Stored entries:
%%

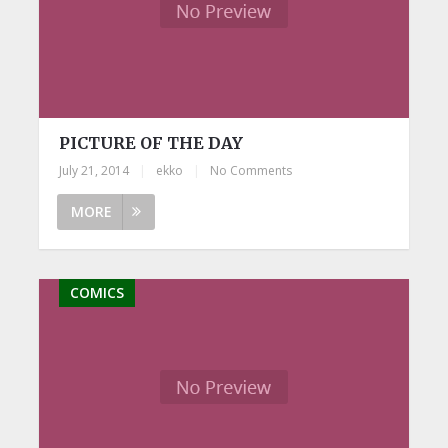
PICTURE OF THE DAY
July 21, 2014
|
ekko
|
No Comments
MORE
COMICS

%%

» **WORK INSTRUCTION**
Update the entries by changing "No Comments" to "3 Comments", keeping all other text the same. Omit the pictures from your answer.

» **WRITTEN REPLY**
PICTURE OF THE DAY
July 21, 2014
|
ekko
|
3 Comments
MORE
COMICS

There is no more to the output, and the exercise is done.